13. The method of claim 12, wherein deforming the ring comprises:
drawing two circumferential ends of the ring together; and
contracting a deformable rib attached to the two circumferential ends.
14. The method of claim 10, wherein catching the dart comprises sealing the dart and the second valve assembly together with a seal member attached to the dart.
15. The method of claim 10, wherein the dart is a first dart and the method further comprises catching a second dart with the first valve assembly having the reduced diameter to plug the wellbore completion between a surface and the second valve assembly.
16. An apparatus for plugging a wellbore completion, comprising:
a valve assembly disposed within the wellbore and having an inner diameter that is variable between a first inner diameter and a second inner diameter;
a dart for being placed into the wellbore, wherein the dart comprises:
a main section having a main diameter;
a first recessed portion having a first recessed diameter that is less than the main diameter; and
a second recessed portion having a second recessed diameter that is less than the first recessed diameter; and
a dart ring disposed around the dart slideable between the first and second recessed portions, wherein an outer diameter of the dart ring is less than the first inner diameter of the valve assembly when the dart ring is disposed around the first recessed portion such that the dart is able to pass through the valve assembly, wherein the outer diameter of the dart ring is greater than the second inner diameter of the valve assembly when the dart ring is disposed around the first recessed portion such that the dart ring is configured to engage the valve assembly, and wherein the outer diameter of the dart ring is less than the second inner diameter of the valve assembly when the dart ring is disposed around the second recessed portion such that the dart is able to pass through the valve assembly.

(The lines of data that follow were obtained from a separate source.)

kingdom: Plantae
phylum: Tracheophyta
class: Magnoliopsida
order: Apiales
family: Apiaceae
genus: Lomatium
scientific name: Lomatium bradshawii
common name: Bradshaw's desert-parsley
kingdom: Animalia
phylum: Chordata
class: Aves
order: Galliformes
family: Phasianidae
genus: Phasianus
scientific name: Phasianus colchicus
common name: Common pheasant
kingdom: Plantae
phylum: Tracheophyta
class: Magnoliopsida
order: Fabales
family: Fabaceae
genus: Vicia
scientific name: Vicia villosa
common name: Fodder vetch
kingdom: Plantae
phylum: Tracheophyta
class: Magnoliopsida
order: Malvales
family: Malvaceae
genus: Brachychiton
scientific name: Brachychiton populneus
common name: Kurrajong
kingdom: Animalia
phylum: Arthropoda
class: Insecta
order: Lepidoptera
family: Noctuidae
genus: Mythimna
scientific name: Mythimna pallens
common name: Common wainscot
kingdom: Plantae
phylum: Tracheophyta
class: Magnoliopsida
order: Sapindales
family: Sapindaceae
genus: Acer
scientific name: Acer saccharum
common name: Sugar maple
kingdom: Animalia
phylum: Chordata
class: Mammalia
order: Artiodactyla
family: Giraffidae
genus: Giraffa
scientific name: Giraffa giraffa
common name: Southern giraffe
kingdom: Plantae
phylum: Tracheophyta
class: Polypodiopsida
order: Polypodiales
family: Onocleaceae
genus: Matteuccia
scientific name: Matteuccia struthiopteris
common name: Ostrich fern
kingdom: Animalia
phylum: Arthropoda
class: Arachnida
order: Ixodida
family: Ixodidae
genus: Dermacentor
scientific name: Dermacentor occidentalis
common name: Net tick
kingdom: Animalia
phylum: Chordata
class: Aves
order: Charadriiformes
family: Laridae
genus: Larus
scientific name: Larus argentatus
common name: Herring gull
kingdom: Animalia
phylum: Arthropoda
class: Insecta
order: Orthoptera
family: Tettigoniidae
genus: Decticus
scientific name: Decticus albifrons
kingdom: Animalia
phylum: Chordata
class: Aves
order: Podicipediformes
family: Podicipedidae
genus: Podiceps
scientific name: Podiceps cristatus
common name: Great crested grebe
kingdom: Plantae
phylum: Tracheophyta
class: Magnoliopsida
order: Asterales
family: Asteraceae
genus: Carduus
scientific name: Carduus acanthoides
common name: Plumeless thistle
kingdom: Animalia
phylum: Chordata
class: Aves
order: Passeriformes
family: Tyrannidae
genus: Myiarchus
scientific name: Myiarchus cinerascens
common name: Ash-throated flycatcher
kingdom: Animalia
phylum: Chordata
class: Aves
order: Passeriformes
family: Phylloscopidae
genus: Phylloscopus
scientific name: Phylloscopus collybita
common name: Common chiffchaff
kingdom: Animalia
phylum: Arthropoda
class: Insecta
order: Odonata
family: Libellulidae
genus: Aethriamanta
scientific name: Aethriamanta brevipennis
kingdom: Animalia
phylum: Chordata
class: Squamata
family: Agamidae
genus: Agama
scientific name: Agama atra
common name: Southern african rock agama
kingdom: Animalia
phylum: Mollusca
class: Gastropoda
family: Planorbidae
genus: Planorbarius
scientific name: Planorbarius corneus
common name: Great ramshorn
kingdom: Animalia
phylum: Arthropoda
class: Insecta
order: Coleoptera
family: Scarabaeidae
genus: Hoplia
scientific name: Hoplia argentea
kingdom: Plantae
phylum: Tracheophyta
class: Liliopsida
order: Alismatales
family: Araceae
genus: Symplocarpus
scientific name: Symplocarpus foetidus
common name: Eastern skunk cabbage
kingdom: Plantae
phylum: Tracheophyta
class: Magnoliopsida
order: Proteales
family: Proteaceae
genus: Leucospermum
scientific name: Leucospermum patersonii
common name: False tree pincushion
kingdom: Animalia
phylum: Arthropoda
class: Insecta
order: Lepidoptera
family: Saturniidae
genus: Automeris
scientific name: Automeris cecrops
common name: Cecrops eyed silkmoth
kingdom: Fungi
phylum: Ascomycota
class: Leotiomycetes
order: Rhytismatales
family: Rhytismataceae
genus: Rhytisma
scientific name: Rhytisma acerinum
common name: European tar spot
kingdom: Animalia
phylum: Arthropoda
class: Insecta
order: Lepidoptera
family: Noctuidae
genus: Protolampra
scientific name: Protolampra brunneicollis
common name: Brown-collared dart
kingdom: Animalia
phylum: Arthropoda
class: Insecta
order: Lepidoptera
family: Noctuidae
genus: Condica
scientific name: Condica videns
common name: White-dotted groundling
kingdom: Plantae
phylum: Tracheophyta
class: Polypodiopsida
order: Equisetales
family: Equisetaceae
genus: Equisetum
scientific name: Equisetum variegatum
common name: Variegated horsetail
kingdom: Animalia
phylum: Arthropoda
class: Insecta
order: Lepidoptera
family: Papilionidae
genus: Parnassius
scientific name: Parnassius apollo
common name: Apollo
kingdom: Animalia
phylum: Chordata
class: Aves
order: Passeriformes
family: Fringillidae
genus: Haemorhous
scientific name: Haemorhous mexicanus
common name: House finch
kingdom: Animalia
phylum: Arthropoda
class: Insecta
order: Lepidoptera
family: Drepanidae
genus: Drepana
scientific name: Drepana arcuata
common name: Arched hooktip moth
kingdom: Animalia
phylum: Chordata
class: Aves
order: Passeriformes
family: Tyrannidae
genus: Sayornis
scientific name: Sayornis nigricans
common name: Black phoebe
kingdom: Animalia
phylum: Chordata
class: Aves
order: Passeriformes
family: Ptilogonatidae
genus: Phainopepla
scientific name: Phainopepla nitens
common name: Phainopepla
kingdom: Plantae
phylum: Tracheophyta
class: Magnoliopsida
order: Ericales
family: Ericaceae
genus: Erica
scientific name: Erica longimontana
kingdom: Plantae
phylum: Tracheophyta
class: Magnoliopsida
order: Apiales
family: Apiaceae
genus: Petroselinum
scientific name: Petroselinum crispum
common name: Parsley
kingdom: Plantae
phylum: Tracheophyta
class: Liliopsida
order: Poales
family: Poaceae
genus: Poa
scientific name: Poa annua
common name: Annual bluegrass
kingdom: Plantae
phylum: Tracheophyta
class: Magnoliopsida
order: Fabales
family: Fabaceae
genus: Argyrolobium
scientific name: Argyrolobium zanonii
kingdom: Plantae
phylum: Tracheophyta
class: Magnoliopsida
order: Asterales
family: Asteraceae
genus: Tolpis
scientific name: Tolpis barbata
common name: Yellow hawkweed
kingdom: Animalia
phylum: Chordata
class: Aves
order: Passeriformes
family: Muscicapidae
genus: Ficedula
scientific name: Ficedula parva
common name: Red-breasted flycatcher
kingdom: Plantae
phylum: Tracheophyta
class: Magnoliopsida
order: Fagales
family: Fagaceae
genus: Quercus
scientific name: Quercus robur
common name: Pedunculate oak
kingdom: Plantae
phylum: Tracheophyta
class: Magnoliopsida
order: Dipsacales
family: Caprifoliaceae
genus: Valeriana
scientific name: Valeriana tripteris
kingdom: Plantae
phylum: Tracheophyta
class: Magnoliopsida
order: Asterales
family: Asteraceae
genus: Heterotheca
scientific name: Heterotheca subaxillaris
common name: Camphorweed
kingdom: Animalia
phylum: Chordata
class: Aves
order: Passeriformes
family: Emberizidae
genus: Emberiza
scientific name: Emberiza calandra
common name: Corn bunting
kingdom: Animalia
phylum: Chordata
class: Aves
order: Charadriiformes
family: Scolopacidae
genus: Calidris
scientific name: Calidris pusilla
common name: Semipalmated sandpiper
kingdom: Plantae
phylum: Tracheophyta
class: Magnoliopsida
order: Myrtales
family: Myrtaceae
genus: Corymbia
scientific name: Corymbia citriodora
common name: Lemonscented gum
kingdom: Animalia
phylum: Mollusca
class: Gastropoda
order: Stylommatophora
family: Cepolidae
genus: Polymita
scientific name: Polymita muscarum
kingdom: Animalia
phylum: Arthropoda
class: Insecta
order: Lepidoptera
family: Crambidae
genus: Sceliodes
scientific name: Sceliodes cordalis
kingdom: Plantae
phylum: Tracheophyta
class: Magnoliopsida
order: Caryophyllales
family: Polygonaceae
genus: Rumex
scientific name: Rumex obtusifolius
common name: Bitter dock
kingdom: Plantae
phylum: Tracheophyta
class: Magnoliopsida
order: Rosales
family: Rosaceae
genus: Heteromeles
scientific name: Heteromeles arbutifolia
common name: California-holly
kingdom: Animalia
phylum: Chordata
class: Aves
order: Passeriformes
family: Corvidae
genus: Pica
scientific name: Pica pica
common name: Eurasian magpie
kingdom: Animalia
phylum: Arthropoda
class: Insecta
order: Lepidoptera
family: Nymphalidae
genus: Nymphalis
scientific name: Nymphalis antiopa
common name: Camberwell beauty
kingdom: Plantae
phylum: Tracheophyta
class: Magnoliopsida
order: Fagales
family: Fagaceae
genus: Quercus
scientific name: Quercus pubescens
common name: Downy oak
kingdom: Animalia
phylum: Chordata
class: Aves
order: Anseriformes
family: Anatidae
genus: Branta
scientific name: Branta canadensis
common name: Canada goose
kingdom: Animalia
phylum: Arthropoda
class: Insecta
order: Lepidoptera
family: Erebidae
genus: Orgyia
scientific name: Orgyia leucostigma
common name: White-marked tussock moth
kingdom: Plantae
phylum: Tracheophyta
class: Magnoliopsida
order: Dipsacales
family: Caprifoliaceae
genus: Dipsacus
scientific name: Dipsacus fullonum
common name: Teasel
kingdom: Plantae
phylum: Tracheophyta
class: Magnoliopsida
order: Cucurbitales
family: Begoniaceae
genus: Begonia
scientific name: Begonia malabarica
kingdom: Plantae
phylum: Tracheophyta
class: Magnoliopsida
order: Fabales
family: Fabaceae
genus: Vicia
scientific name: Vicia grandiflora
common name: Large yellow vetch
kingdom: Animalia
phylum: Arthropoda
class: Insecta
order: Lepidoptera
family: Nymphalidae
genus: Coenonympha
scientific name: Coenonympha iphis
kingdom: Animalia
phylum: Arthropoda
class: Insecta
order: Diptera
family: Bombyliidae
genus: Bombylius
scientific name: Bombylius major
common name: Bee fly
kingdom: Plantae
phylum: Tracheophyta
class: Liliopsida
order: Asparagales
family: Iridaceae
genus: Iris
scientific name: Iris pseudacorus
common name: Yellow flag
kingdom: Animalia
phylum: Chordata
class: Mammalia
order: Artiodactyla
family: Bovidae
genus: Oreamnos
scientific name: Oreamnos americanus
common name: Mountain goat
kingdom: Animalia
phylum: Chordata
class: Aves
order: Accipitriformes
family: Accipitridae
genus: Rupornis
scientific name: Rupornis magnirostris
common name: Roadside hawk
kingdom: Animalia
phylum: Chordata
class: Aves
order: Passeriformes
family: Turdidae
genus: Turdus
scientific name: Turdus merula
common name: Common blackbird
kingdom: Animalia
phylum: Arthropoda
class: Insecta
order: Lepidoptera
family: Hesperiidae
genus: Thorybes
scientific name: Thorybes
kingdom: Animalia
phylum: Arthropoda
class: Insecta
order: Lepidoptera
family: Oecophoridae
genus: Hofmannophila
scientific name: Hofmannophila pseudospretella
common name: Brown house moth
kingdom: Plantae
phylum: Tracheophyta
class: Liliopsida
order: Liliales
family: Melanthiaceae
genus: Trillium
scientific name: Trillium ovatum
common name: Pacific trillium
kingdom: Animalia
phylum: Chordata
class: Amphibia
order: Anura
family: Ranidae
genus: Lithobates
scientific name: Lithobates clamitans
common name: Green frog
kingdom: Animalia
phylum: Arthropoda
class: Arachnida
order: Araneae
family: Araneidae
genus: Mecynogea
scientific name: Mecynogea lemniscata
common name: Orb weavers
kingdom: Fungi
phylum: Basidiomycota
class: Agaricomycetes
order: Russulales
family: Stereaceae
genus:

17. The apparatus of claim 16, wherein the valve assembly further comprises a valve ring, and wherein the outer diameter of the dart ring is sized to engage the valve ring to plug the wellbore completion when the dart ring is disposed around the first recessed portion.
18. The apparatus of claim 16, wherein:
the first recessed portion is located directly adjacent the second recessed portion; and
the dart further comprises a first stop located adjacent the first recessed portion, a second stop located adjacent the second portion, the first and second stops being configured to restrict the dart ring from sliding onto the main section.
19. The apparatus of claim 16, wherein the dart ring comprises:
first and second ends spaced circumferentially apart by a gap; and
a rib disposed in the gap and engaging the first and second ends, the rib being elastically deformable and configured to expand when the adjustable diameter of the dart ring increases and to contract when the adjustable diameter decreases.
20. An apparatus for plugging a wellbore completion, comprising:
a body comprising:
a main section having a main diameter;
a first recessed portion having a first recessed diameter that is less than the main diameter; and
a second recessed portion having a second recessed diameter that is less than the first recessed diameter; and
a dart ring disposed around the body, having an adjustable diameter, and configured to slide between the first and second recessed portions such that an inner diameter of the dart ring conforms to the first recessed diameter when the dart ring is located on the first recessed portion and the inner diameter conforms to the second recessed diameter when the dart ring is located on the second recessed portion;
a first valve ring, wherein an outer diameter of the dart ring is sized to engage the first valve ring to plug the wellbore completion when the dart ring is located on the first recessed portion; and
a second valve ring, wherein the dart ring is further configured to engage the second valve ring when the dart ring is located on the first recessed portion, and to slide from the first recessed portion to the second recessed portion in response to the engagement with the second valve ring.